**PROBLEM TO WORK ON:** What you output must match the entries exactly, apart from the pictures, which are left out.
::::::
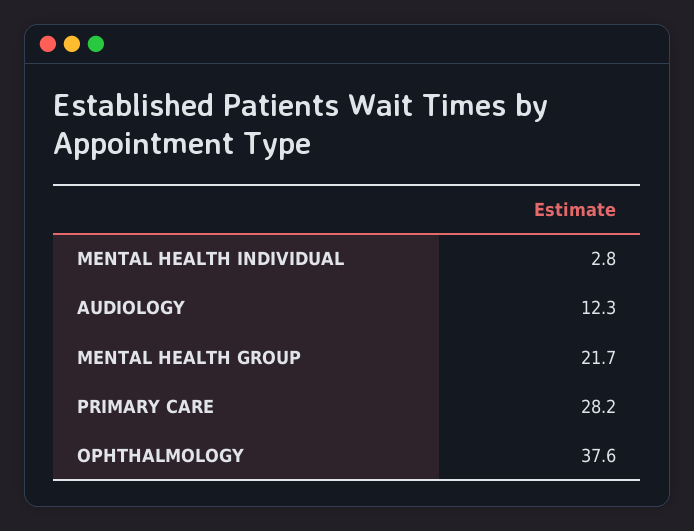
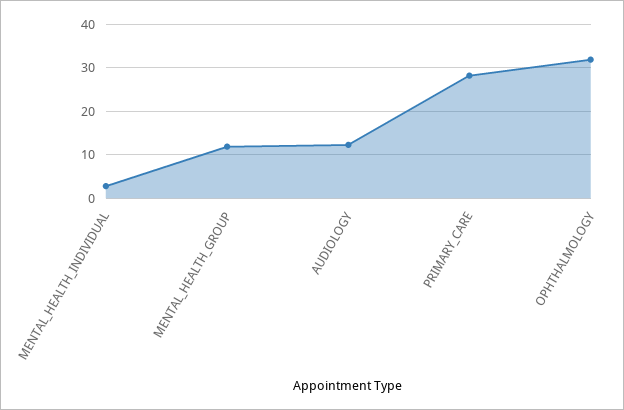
  {
    "MENTAL HEALTH INDIVIDUAL": 2.8,
    "AUDIOLOGY": 12.3,
-   "MENTAL HEALTH GROUP": 21.7,
+   "MENTAL HEALTH GROUP": 12,
    "PRIMARY CARE": 28.2,
-   "OPHTHALMOLOGY": 37.6
+   "OPHTHALMOLOGY": 32
  }

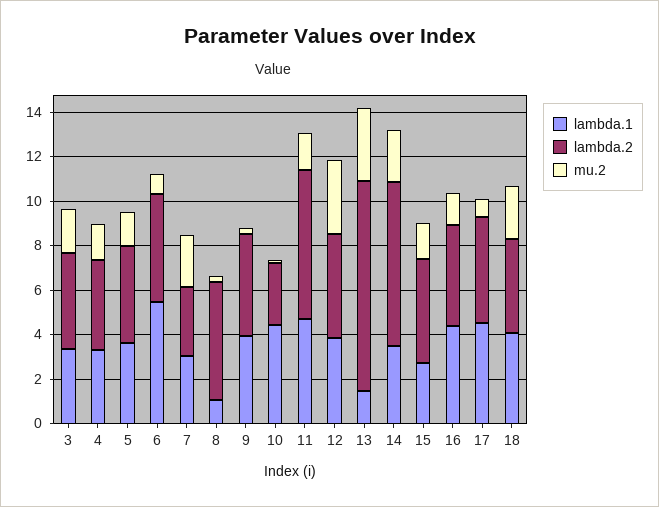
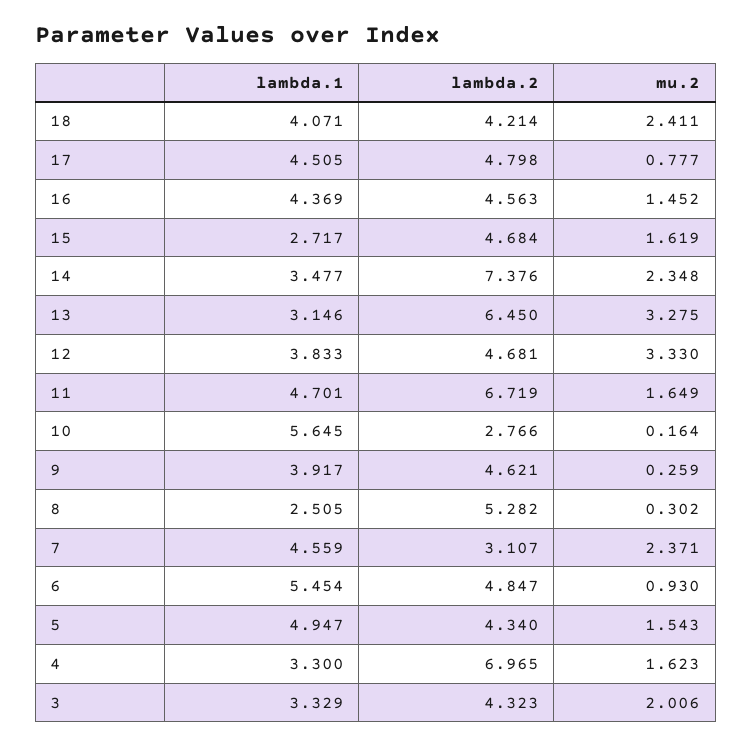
  {
    "lambda.1": {
      "3": 3.329,
      "4": 3.3,
-     "5": 3.5,
+     "5": 4.947,
      "6": 5.454,
-     "7": 3,
+     "7": 4.559,
-     "8": 1,
+     "8": 2.505,
      "9": 3.917,
-     "10": 4.5,
+     "10": 5.645,
      "11": 4.701,
      "12": 3.833,
-     "13": 1.5,
+     "13": 3.146,
      "14": 3.477,
      "15": 2.717,
      "16": 4.369,
      "17": 4.505,
      "18": 4.071
    },
    "lambda.2": {
      "3": 4.323,
-     "4": 4,
+     "4": 6.965,
      "5": 4.34,
      "6": 4.847,
      "7": 3.107,
      "8": 5.282,
      "9": 4.621,
      "10": 2.766,
      "11": 6.719,
      "12": 4.681,
-     "13": 9.5,
+     "13": 6.45,
      "14": 7.376,
      "15": 4.684,
      "16": 4.563,
      "17": 4.798,
      "18": 4.214
    },
    "mu.2": {
      "3": 2.006,
      "4": 1.623,
      "5": 1.543,
      "6": 0.93,
      "7": 2.371,
      "8": 0.302,
      "9": 0.259,
      "10": 0.164,
      "11": 1.649,
      "12": 3.33,
      "13": 3.275,
      "14": 2.348,
      "15": 1.619,
      "16": 1.452,
      "17": 0.777,
      "18": 2.411
    }
  }

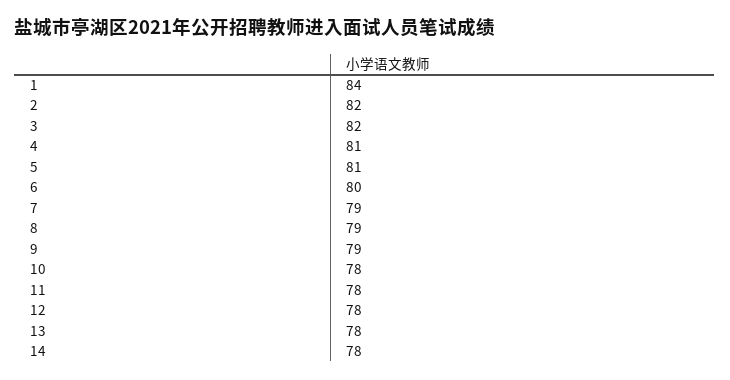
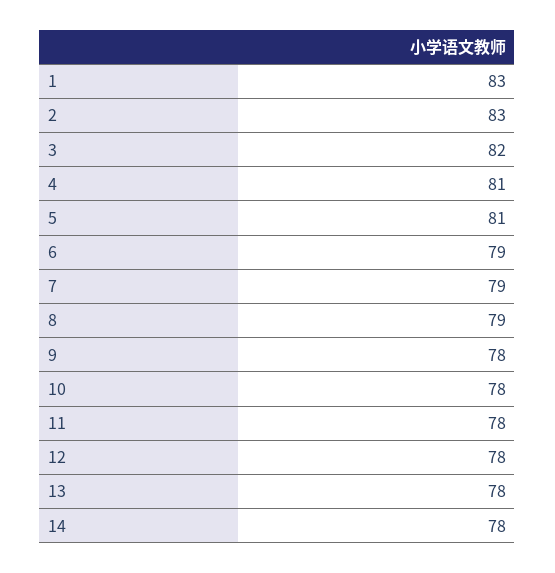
  {
-   "1": 84,
+   "1": 83,
-   "2": 82,
+   "2": 83,
    "3": 82,
    "4": 81,
    "5": 81,
-   "6": 80,
+   "6": 79,
    "7": 79,
    "8": 79,
-   "9": 79,
+   "9": 78,
    "10": 78,
    "11": 78,
    "12": 78,
    "13": 78,
    "14": 78
  }

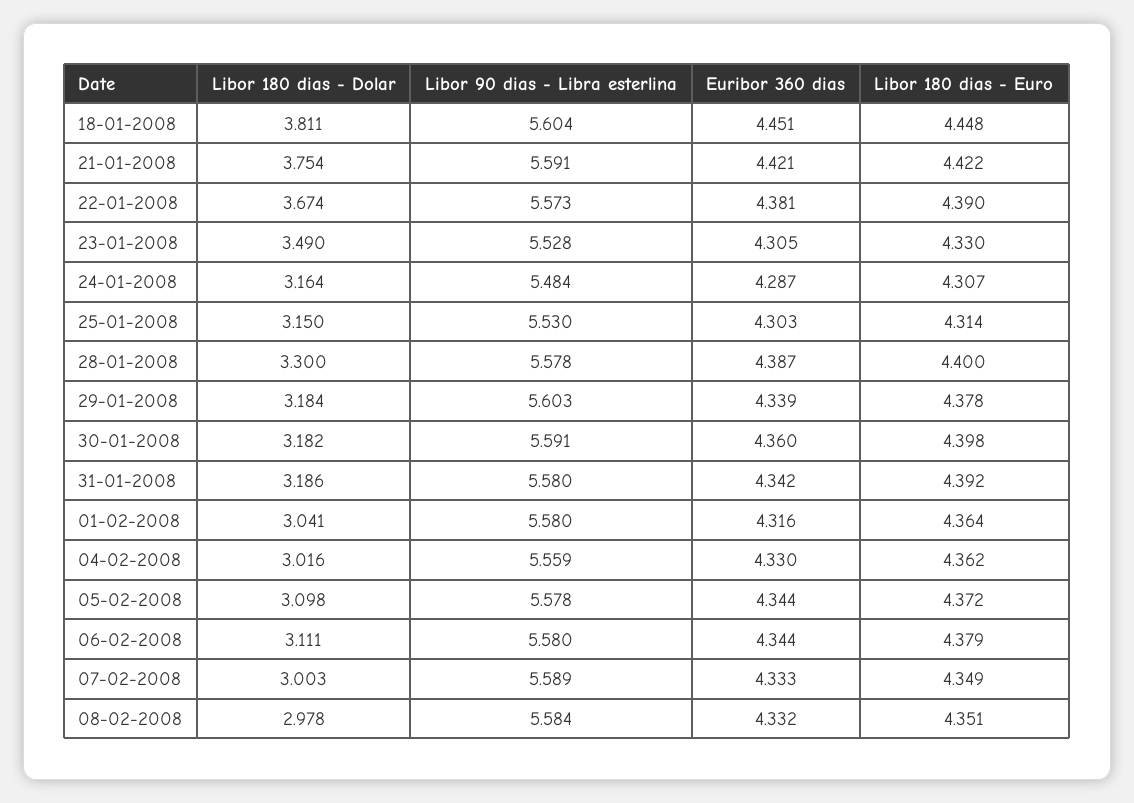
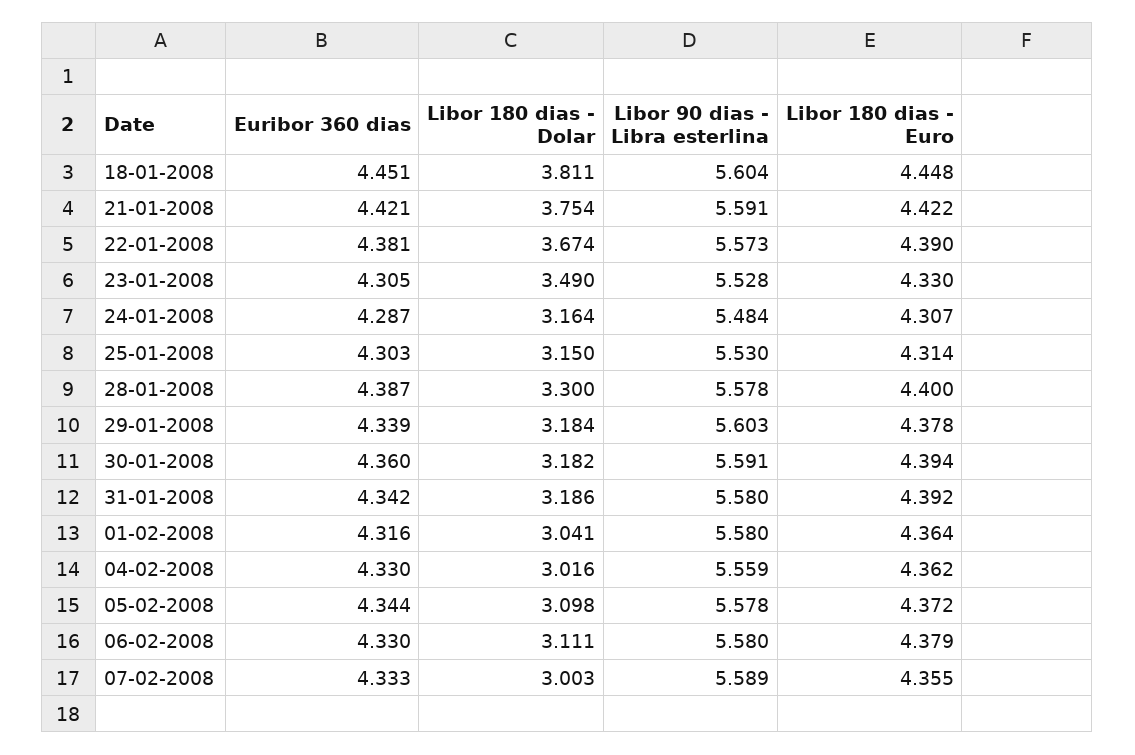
  {
    "Libor 180 dias - Dolar": {
      "18-01-2008": 3.811,
      "21-01-2008": 3.754,
      "22-01-2008": 3.674,
      "23-01-2008": 3.49,
      "24-01-2008": 3.164,
      "25-01-2008": 3.15,
      "28-01-2008": 3.3,
      "29-01-2008": 3.184,
      "30-01-2008": 3.182,
      "31-01-2008": 3.186,
      "01-02-2008": 3.041,
      "04-02-2008": 3.016,
      "05-02-2008": 3.098,
      "06-02-2008": 3.111,
-     "07-02-2008": 3.003,
+     "07-02-2008": 3.003
-     "08-02-2008": 2.978
    },
    "Libor 90 dias - Libra esterlina": {
      "18-01-2008": 5.604,
      "21-01-2008": 5.591,
      "22-01-2008": 5.573,
      "23-01-2008": 5.528,
      "24-01-2008": 5.484,
      "25-01-2008": 5.53,
      "28-01-2008": 5.578,
      "29-01-2008": 5.603,
      "30-01-2008": 5.591,
      "31-01-2008": 5.58,
      "01-02-2008": 5.58,
      "04-02-2008": 5.559,
      "05-02-2008": 5.578,
      "06-02-2008": 5.58,
-     "07-02-2008": 5.589,
+     "07-02-2008": 5.589
-     "08-02-2008": 5.584
    },
    "Euribor 360 dias": {
      "18-01-2008": 4.451,
      "21-01-2008": 4.421,
      "22-01-2008": 4.381,
      "23-01-2008": 4.305,
      "24-01-2008": 4.287,
      "25-01-2008": 4.303,
      "28-01-2008": 4.387,
      "29-01-2008": 4.339,
      "30-01-2008": 4.36,
      "31-01-2008": 4.342,
      "01-02-2008": 4.316,
      "04-02-2008": 4.33,
      "05-02-2008": 4.344,
-     "06-02-2008": 4.344,
+     "06-02-2008": 4.33,
-     "07-02-2008": 4.333,
+     "07-02-2008": 4.333
-     "08-02-2008": 4.332
    },
    "Libor 180 dias - Euro": {
      "18-01-2008": 4.448,
      "21-01-2008": 4.422,
      "22-01-2008": 4.39,
      "23-01-2008": 4.33,
      "24-01-2008": 4.307,
      "25-01-2008": 4.314,
      "28-01-2008": 4.4,
      "29-01-2008": 4.378,
-     "30-01-2008": 4.398,
+     "30-01-2008": 4.394,
      "31-01-2008": 4.392,
      "01-02-2008": 4.364,
      "04-02-2008": 4.362,
      "05-02-2008": 4.372,
      "06-02-2008": 4.379,
-     "07-02-2008": 4.349,
+     "07-02-2008": 4.355
-     "08-02-2008": 4.351
    }
  }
::::::
**RESULT OF THE TASK:**
  {
    "MENTAL HEALTH INDIVIDUAL": 2.8,
    "AUDIOLOGY": 12.3,
-   "MENTAL HEALTH GROUP": 21.7,
+   "MENTAL HEALTH GROUP": 12,
    "PRIMARY CARE": 28.2,
-   "OPHTHALMOLOGY": 37.6
+   "OPHTHALMOLOGY": 32
  }

  {
    "lambda.1": {
      "3": 3.329,
      "4": 3.3,
-     "5": 3.5,
+     "5": 4.947,
      "6": 5.454,
-     "7": 3,
+     "7": 4.559,
-     "8": 1,
+     "8": 2.505,
      "9": 3.917,
-     "10": 4.5,
+     "10": 5.645,
      "11": 4.701,
      "12": 3.833,
-     "13": 1.5,
+     "13": 3.146,
      "14": 3.477,
      "15": 2.717,
      "16": 4.369,
      "17": 4.505,
      "18": 4.071
    },
    "lambda.2": {
      "3": 4.323,
-     "4": 4,
+     "4": 6.965,
      "5": 4.34,
      "6": 4.847,
      "7": 3.107,
      "8": 5.282,
      "9": 4.621,
      "10": 2.766,
      "11": 6.719,
      "12": 4.681,
-     "13": 9.5,
+     "13": 6.45,
      "14": 7.376,
      "15": 4.684,
      "16": 4.563,
      "17": 4.798,
      "18": 4.214
    },
    "mu.2": {
      "3": 2.006,
      "4": 1.623,
      "5": 1.543,
      "6": 0.93,
      "7": 2.371,
      "8": 0.302,
      "9": 0.259,
      "10": 0.164,
      "11": 1.649,
      "12": 3.33,
      "13": 3.275,
      "14": 2.348,
      "15": 1.619,
      "16": 1.452,
      "17": 0.777,
      "18": 2.411
    }
  }

  {
-   "1": 84,
+   "1": 83,
-   "2": 82,
+   "2": 83,
    "3": 82,
    "4": 81,
    "5": 81,
-   "6": 80,
+   "6": 79,
    "7": 79,
    "8": 79,
-   "9": 79,
+   "9": 78,
    "10": 78,
    "11": 78,
    "12": 78,
    "13": 78,
    "14": 78
  }

  {
    "Libor 180 dias - Dolar": {
      "18-01-2008": 3.811,
      "21-01-2008": 3.754,
      "22-01-2008": 3.674,
      "23-01-2008": 3.49,
      "24-01-2008": 3.164,
      "25-01-2008": 3.15,
      "28-01-2008": 3.3,
      "29-01-2008": 3.184,
      "30-01-2008": 3.182,
      "31-01-2008": 3.186,
      "01-02-2008": 3.041,
      "04-02-2008": 3.016,
      "05-02-2008": 3.098,
      "06-02-2008": 3.111,
-     "07-02-2008": 3.003,
+     "07-02-2008": 3.003
-     "08-02-2008": 2.978
    },
    "Libor 90 dias - Libra esterlina": {
      "18-01-2008": 5.604,
      "21-01-2008": 5.591,
      "22-01-2008": 5.573,
      "23-01-2008": 5.528,
      "24-01-2008": 5.484,
      "25-01-2008": 5.53,
      "28-01-2008": 5.578,
      "29-01-2008": 5.603,
      "30-01-2008": 5.591,
      "31-01-2008": 5.58,
      "01-02-2008": 5.58,
      "04-02-2008": 5.559,
      "05-02-2008": 5.578,
      "06-02-2008": 5.58,
-     "07-02-2008": 5.589,
+     "07-02-2008": 5.589
-     "08-02-2008": 5.584
    },
    "Euribor 360 dias": {
      "18-01-2008": 4.451,
      "21-01-2008": 4.421,
      "22-01-2008": 4.381,
      "23-01-2008": 4.305,
      "24-01-2008": 4.287,
      "25-01-2008": 4.303,
      "28-01-2008": 4.387,
      "29-01-2008": 4.339,
      "30-01-2008": 4.36,
      "31-01-2008": 4.342,
      "01-02-2008": 4.316,
      "04-02-2008": 4.33,
      "05-02-2008": 4.344,
-     "06-02-2008": 4.344,
+     "06-02-2008": 4.33,
-     "07-02-2008": 4.333,
+     "07-02-2008": 4.333
-     "08-02-2008": 4.332
    },
    "Libor 180 dias - Euro": {
      "18-01-2008": 4.448,
      "21-01-2008": 4.422,
      "22-01-2008": 4.39,
      "23-01-2008": 4.33,
      "24-01-2008": 4.307,
      "25-01-2008": 4.314,
      "28-01-2008": 4.4,
      "29-01-2008": 4.378,
-     "30-01-2008": 4.398,
+     "30-01-2008": 4.394,
      "31-01-2008": 4.392,
      "01-02-2008": 4.364,
      "04-02-2008": 4.362,
      "05-02-2008": 4.372,
      "06-02-2008": 4.379,
-     "07-02-2008": 4.349,
+     "07-02-2008": 4.355
-     "08-02-2008": 4.351
    }
  }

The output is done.